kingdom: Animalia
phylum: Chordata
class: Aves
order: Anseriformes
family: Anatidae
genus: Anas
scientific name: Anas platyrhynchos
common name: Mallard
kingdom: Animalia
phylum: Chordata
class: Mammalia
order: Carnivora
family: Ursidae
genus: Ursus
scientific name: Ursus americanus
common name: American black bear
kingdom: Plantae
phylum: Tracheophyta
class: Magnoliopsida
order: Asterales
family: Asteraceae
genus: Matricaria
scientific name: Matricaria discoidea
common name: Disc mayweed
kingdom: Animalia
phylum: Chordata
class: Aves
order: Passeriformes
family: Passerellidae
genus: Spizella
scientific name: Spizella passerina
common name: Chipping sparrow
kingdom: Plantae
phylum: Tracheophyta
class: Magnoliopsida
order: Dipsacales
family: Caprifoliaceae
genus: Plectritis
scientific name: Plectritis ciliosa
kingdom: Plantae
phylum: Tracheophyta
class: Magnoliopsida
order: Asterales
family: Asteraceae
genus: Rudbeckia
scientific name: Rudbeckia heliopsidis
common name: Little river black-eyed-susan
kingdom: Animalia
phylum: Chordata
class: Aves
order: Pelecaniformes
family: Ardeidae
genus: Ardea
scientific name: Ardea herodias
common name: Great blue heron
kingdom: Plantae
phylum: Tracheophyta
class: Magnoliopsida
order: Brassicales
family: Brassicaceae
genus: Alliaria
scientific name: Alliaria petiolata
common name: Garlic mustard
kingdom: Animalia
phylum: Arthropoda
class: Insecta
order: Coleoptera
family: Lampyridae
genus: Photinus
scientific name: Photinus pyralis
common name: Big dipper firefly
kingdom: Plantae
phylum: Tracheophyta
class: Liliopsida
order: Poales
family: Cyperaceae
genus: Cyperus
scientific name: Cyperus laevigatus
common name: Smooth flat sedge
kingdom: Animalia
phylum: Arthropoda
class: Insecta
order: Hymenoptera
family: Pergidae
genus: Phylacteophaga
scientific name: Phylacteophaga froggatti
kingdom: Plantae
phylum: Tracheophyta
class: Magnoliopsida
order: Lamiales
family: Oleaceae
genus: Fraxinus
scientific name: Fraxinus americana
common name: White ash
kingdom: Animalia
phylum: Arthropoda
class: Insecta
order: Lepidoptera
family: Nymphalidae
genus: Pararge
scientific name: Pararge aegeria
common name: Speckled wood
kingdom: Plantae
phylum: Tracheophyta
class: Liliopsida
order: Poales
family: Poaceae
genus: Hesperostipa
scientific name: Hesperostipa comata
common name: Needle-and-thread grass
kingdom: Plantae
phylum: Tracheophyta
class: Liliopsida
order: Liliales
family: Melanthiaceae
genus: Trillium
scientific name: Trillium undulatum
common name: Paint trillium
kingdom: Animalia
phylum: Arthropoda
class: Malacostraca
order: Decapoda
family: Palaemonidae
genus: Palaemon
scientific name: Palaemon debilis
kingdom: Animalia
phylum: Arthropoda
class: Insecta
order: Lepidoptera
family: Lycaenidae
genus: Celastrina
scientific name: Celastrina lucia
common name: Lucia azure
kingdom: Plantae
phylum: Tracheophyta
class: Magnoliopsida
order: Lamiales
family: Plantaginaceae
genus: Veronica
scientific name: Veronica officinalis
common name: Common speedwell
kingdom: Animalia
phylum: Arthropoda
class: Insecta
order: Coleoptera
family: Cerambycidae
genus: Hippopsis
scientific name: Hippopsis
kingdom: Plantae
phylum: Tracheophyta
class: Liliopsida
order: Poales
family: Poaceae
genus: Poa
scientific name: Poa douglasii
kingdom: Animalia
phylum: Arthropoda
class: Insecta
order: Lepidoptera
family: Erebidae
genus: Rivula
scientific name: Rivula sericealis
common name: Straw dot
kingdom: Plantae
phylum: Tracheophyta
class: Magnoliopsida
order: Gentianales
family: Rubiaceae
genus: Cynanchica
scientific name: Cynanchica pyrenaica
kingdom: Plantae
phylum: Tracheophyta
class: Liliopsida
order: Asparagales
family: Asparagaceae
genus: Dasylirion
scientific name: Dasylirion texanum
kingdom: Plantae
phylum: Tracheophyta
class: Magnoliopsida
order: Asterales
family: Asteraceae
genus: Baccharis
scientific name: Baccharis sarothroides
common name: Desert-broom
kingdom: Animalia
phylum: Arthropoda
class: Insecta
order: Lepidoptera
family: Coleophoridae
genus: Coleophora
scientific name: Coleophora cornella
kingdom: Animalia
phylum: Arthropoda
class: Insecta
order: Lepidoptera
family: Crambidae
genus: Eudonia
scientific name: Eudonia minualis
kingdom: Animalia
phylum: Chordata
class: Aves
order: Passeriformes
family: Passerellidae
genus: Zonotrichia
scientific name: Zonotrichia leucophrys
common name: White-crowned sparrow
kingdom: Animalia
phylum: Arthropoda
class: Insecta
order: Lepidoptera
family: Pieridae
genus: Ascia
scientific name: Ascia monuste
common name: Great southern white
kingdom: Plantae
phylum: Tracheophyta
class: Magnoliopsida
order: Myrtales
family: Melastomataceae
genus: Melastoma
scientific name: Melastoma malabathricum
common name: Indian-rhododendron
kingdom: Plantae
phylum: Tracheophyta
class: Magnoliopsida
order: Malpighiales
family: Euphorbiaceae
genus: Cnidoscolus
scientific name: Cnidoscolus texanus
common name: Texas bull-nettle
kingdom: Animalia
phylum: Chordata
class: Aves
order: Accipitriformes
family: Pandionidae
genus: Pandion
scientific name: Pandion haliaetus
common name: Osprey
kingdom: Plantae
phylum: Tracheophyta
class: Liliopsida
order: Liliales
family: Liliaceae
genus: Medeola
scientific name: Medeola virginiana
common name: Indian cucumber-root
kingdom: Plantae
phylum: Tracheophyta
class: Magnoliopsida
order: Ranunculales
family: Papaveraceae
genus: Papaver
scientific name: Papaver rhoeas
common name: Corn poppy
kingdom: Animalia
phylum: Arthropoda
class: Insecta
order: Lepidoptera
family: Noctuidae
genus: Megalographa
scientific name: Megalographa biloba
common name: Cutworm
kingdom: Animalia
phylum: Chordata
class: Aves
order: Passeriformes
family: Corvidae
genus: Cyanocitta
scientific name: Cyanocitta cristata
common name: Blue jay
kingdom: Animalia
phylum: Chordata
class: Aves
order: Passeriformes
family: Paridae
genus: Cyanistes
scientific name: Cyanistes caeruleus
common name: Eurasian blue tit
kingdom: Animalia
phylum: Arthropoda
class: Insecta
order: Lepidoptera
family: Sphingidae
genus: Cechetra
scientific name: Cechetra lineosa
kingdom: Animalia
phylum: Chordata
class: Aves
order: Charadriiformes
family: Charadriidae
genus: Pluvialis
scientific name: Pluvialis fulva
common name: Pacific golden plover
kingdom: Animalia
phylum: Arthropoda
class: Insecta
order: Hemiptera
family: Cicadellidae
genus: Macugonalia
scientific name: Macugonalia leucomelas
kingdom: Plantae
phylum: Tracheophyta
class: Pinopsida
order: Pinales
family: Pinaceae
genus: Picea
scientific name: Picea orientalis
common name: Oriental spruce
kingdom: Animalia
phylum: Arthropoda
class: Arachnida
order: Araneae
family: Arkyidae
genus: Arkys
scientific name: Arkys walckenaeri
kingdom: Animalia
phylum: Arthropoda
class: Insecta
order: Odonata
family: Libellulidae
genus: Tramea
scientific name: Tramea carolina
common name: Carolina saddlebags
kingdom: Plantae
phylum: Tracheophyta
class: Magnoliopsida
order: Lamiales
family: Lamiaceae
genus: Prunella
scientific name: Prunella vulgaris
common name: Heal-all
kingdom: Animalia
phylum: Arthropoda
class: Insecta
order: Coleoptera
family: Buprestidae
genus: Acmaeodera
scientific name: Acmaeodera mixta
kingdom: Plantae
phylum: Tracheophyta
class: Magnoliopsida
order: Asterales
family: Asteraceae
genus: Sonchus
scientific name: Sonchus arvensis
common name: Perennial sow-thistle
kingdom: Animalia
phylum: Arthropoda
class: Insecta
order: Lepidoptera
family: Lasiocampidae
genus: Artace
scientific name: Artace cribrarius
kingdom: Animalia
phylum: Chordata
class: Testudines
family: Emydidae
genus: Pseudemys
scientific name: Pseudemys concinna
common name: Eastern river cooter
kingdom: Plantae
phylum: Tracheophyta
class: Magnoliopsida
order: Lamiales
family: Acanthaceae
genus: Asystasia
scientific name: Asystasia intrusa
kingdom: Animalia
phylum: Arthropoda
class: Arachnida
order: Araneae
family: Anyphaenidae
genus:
....................
#### Exercise
Could you repeat the lines from the one with "common name: Perennial sow-thistle" to the one with "genus: Pseudemys", renaming "phylum" to "division" and leaving everything else unchanged?

#### Complete output
common name: Perennial sow-thistle
kingdom: Animalia
division: Arthropoda
class: Insecta
order: Lepidoptera
family: Lasiocampidae
genus: Artace
scientific name: Artace cribrarius
kingdom: Animalia
division: Chordata
class: Testudines
family: Emydidae
genus: Pseudemys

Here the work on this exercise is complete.